Open JohannesLorenz opened 2 years ago

JohannesLorenz commented 2 years ago

Tested with zyn: The sorted schemata before and after the PR are equal (except of the proposed whitespace fix).

fundamental commented 2 years ago

As it stands this can't be merged. The additional complexity introduces allocations into port walking which is used in a very small number of spots for RT port reflection (I think in at least one of the MIDI mapper/automations code implementations). Seeing the relative complexity here I think it might make sense to implement the sort at the level of the schema dumping on zyn's side.

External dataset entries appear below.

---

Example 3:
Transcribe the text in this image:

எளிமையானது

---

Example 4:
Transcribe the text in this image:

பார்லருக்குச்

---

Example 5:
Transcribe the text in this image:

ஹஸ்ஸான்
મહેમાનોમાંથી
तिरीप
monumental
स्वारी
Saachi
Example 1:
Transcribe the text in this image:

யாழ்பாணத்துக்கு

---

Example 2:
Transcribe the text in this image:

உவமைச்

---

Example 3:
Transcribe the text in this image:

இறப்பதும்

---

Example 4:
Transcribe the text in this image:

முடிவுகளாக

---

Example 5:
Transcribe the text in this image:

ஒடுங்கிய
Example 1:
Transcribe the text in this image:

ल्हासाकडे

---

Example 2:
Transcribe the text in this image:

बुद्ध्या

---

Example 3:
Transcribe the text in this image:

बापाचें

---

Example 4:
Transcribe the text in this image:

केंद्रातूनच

JohannesLorenz commented 2 years ago

The additional complexity introduces allocations into port walking which is used in a very small number of spots for RT port reflection (I think in at least one of the MIDI mapper/automations code implementations).

They should all have bool sorted = false, which means there will be no vector allocated. Or which allocation do you mean?

fundamental commented 2 years ago

True, but you know about how many headaches that creates with stoat.

JohannesLorenz commented 2 years ago

@fundamental What about using a stack allocation for that vector? We know the size already, and stack allocations are common in rtosc. Is the heap allocation of std::vector<const Port*> subports_sorted your only concern?

fundamental commented 2 years ago

Allocations are the primary concern with added complexity being a smaller secondary concern. stack allocation is a possibility for subports_sorted, though std::stable_sort is not guaranteed to be alloc free, and C++ lambdas will generate allocations if there are captured variables.

JohannesLorenz commented 2 years ago

Blocked by zynaddsubfx/zynaddsubfx#197 .

C++ lambdas will generate allocations if there are captured variables

You probably meant harmless stack allocations, right?

fundamental commented 2 years ago

You probably meant harmless stack allocations, right?

Last I checked (which to be fair was a good few years back) it was heap allocations. The design choice was made at some level to simplify how lambdas are routinely packed into std::function<> objects. My info could be out of date though.